Comment by BayAreaSportsGuy | 07.13.2008 | 12:24 pm
It was definitely the evil weed. The suspension for “drugs of abuse” is much longer.
Which brings up an interesting point; if Marijuana is not classified in the language of the drug agreement as either a drug of abuse, or a performance-enhancer, than why in the name of Peter Tosh are they testing for it? Stupid.
Since they do test, maybe Brad should have tried to outsmart the test.
http://www.whizzinator.com
Comment by beardedbarman | 07.13.2008 | 12:46 pm
Those corn rows send a more harmful message to the kids than smoking the purple urple, but who knows, maybe they’re performance-enhancing.

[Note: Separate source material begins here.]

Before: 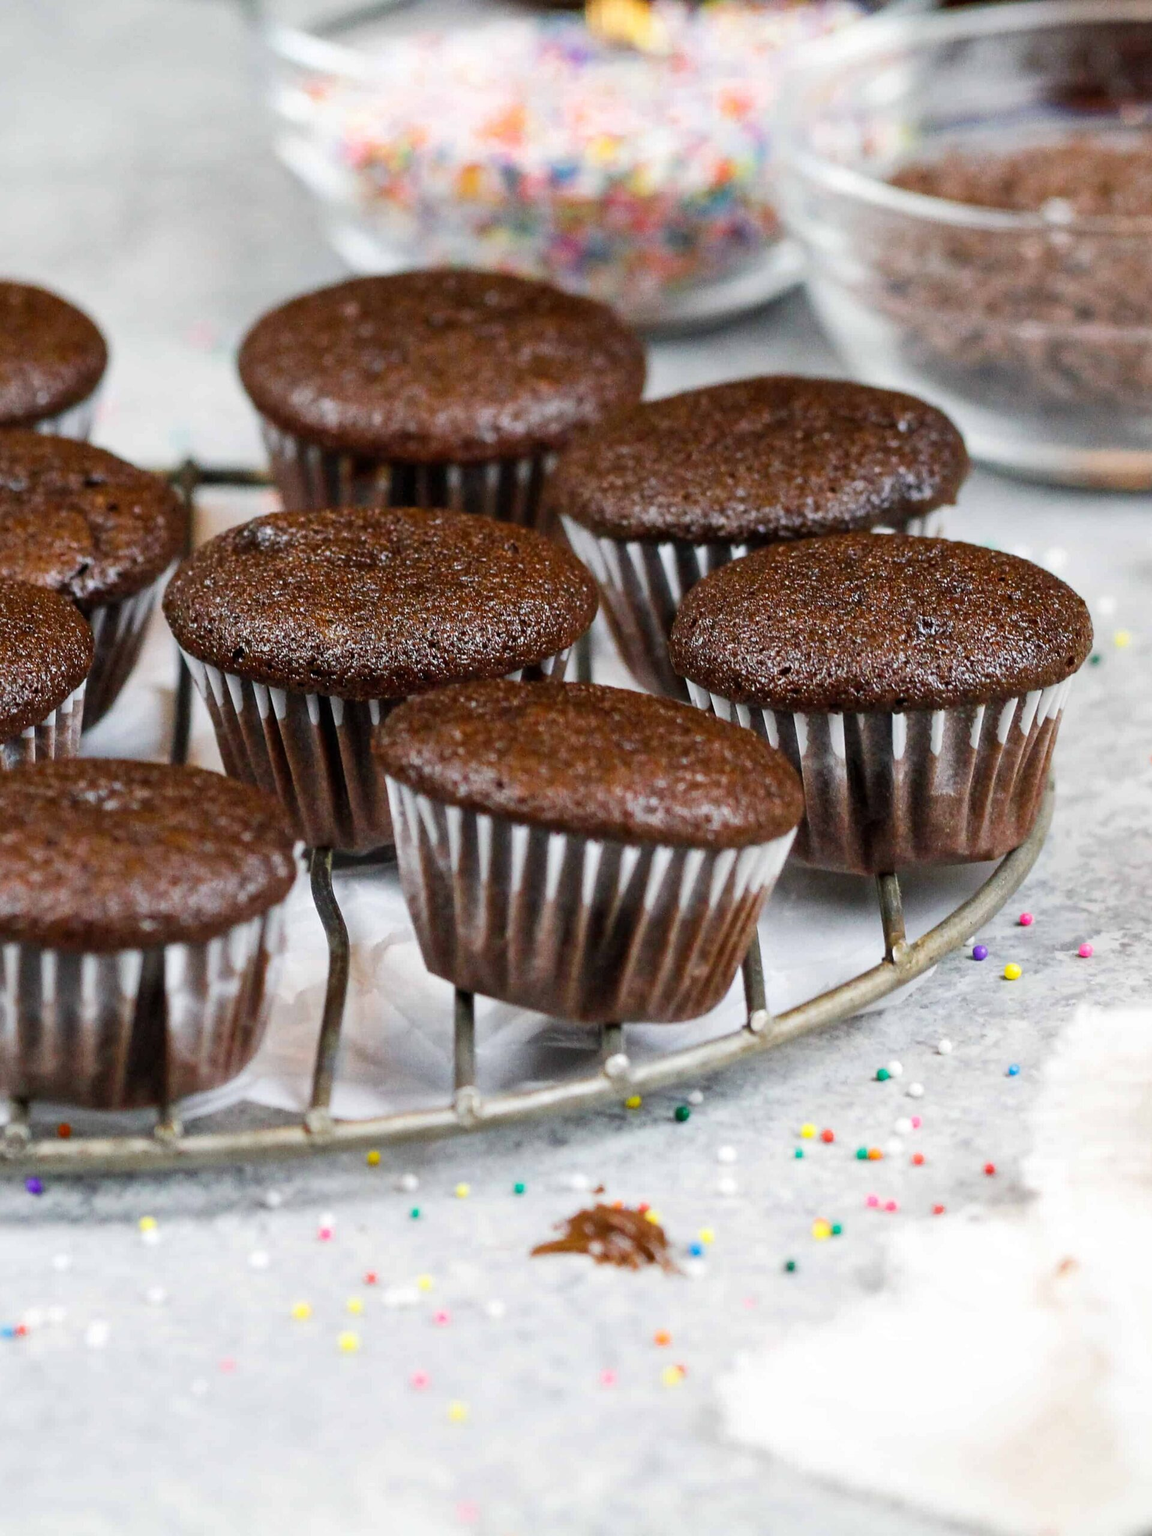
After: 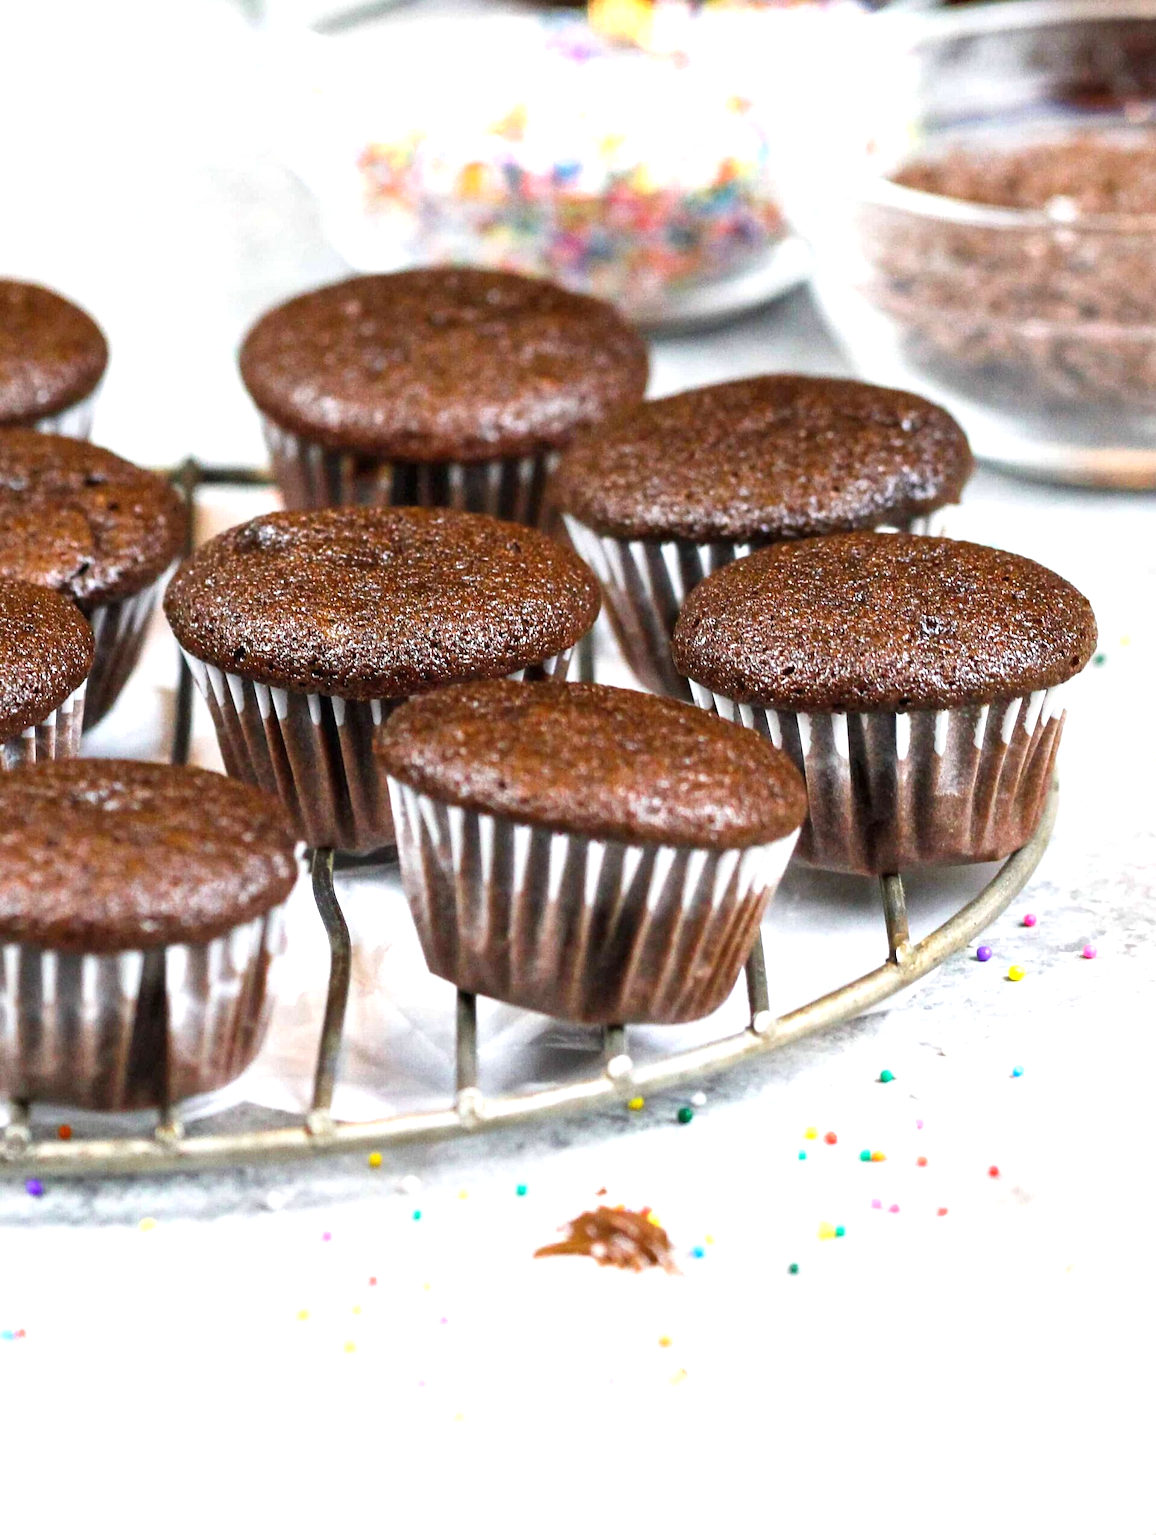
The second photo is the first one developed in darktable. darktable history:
crop: top 0.223%, bottom 0.163%
exposure: black level correction 0, exposure 0.891 EV, compensate exposure bias true, compensate highlight preservation false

Comment by matthewmeschery | 07.13.2008 | 1:28 pm
It’s true, I got my drug policies confused. They’re almost as confusing as salary caps.
You know, who can blame Brad for self-medicating after a long career with the Kings…trying to follow in Vlade Divac’s footsteps is an impossible mission. The flops, the beard, Miller never had a chance.
I think the cornrows are probably from a bet he made with…Quincy Douby.
Comment by BayAreaSportsGuy | 07.13.2008 | 9:35 pm
Ha. I was waiting for a Douby reference. Good on ya. But yeah. In the previous collective bargaining agreement, there was some ambiguity, as a third weed ding and first-time ‘roid users were both punished with the five gamer. Now, there isn’t so much left to question. And dude, once Vlade gave up his halftime cigarette, I’m pretty sure that VD soothed the pain caused by falling backwards so violently with a little post-game hit of the OG Kush.